Some days Ray is grateful to be free and determined to inspire and help, and other days he spends grieving what was lost.

Some things are easier to endure if you believe they will be over at any moment. If he could talk to young Ray now, he would tell his younger self that his mind is stronger than he knows. He would also tell him that someday he will share his story in a book, so write down everything he can so it’s not so painful to relive later.

Stories matter. In getting to know the stories of others on death row, even the guards who managed his imprisonment and former Klan members like Henry Hays. Ray was always reminded that everyone has a story—every person makes choices, good and bad, and everyone has a reason for the choices they make. Innocent or guilty, every person’s life matters. Every person’s story matters. The books Ray read with his book club on death row made him feel not so alone, they helped him escape his own sad and unjust story through his imagination. They helped him write a new story for his life.

It’s hard not to wrap your life in a neat and tidy story—a story that has a beginning, a middle, and an end. A story that has logic and purpose and a bigger reason for why things turned out the way they did. He would love to share his story with every single man and woman on death row in this country and every single person in prison around the world. His message to the men at Holman is the same as his message to everyone else—Life is short. Forgive. Keep your faith in truth, in goodness, and in the ability of people to change. And hope is a light that can never be extinguished, no matter where you are.

Ray looks for purpose in losing thirty years of his life. He tries to make meaning out of something so wrong and so senseless.

We all look for ways to recover after bad things happen. We try to make every ending be a happy ending.

Every single one of us wants to matter. We want our lives and our stories and the choices we made or didn’t make to matter.

Death row taught Ray that it all matters. How we live matters.

As of April 2021, around 2,500 people are on death row in this country.

Statistically, one out of every ten people is innocent.

Each has a family, a story, a series of choices and events that have led to a life spent in a cage. Do you know who is wrongfully convicted? Do you know who is innocent?

Ray was once another name in a long list of names. Another person deemed irredeemable. The worst kind of cold-blooded killer that ever walked this earth.

Only it wasn’t true.

Can we judge who deserves to live and who deserves to die? Do we have that right, and do we have that right when we know that we are often wrong? If one out of every ten planes crashed, we would stop all flights until we figured out what was broken. Our system is broken; isn’t it time to put a stop to the death penalty? Bryan references the famous saying about how the moral arc of the universe bends toward justice, and he adds that justice needs help. Justice only happens when good people take a stand against injustice. The moral arc of the universe needs people to support it as it bends.

Do we choose love or do we choose hate? Do we help or do we harm?

Everyone can work for social justice and to create a judicial system that does not sentence you based on your income or your skin color. We can vote for politicians who believe that we have a system in need of reform and are willing to acknowledge the broken pieces and replace them.
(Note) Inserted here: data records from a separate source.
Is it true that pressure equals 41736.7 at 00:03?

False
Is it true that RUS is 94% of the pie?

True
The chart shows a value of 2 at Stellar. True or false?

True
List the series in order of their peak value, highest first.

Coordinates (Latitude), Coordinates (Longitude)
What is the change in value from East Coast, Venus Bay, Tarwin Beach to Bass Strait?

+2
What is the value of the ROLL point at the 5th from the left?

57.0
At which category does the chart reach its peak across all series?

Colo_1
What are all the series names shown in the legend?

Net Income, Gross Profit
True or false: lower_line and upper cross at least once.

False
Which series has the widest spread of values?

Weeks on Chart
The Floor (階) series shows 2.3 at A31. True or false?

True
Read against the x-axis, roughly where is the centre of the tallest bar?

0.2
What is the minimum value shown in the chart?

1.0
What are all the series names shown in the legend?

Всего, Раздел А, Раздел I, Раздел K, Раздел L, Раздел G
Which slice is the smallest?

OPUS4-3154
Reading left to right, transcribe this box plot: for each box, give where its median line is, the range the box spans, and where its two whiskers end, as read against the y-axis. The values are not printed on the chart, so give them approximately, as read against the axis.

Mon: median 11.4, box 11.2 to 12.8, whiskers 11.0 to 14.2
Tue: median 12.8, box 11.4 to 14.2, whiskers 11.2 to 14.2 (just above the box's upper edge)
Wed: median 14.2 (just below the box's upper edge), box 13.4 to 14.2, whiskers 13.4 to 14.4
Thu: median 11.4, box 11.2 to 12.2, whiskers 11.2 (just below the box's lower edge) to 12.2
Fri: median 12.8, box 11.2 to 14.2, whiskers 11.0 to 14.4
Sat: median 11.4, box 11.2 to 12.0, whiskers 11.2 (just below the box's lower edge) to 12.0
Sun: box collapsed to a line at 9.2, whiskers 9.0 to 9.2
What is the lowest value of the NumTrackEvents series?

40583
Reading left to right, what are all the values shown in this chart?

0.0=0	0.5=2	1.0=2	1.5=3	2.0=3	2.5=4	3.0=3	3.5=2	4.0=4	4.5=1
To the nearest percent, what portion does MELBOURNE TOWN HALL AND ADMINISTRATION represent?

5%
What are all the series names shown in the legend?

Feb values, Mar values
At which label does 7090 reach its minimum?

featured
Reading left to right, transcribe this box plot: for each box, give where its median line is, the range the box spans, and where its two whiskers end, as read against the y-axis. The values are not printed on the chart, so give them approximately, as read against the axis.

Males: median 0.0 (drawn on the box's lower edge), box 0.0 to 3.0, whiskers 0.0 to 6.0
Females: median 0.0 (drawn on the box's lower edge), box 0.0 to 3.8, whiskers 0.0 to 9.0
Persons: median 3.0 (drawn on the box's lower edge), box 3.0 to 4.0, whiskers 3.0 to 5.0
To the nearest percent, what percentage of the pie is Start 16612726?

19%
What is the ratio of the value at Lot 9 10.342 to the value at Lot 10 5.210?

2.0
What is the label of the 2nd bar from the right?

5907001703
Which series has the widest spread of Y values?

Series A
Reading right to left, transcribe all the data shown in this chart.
Ray believes that we need a system that gets to the root cause of criminality and leads with the belief that people can be rehabilitated and that every single life is worthwhile. “When men and women are exonerated and released from wrongful incarceration, they need support to transition back to noninstitutional life,” Ray says. “They don’t need cameras in their faces; they need help getting a driver’s license, a job, and a safe place to live. They need help reintegrating into a quickly changing technological world. They need compensation for the years they lost. They need to know they are valued.”

Who has value? How do you decide who matters?

“The death penalty is broken, and you are either part of the Death Squad or you are banging on the bars,” Ray has said. “Choose.”

And maybe some lives will change forever.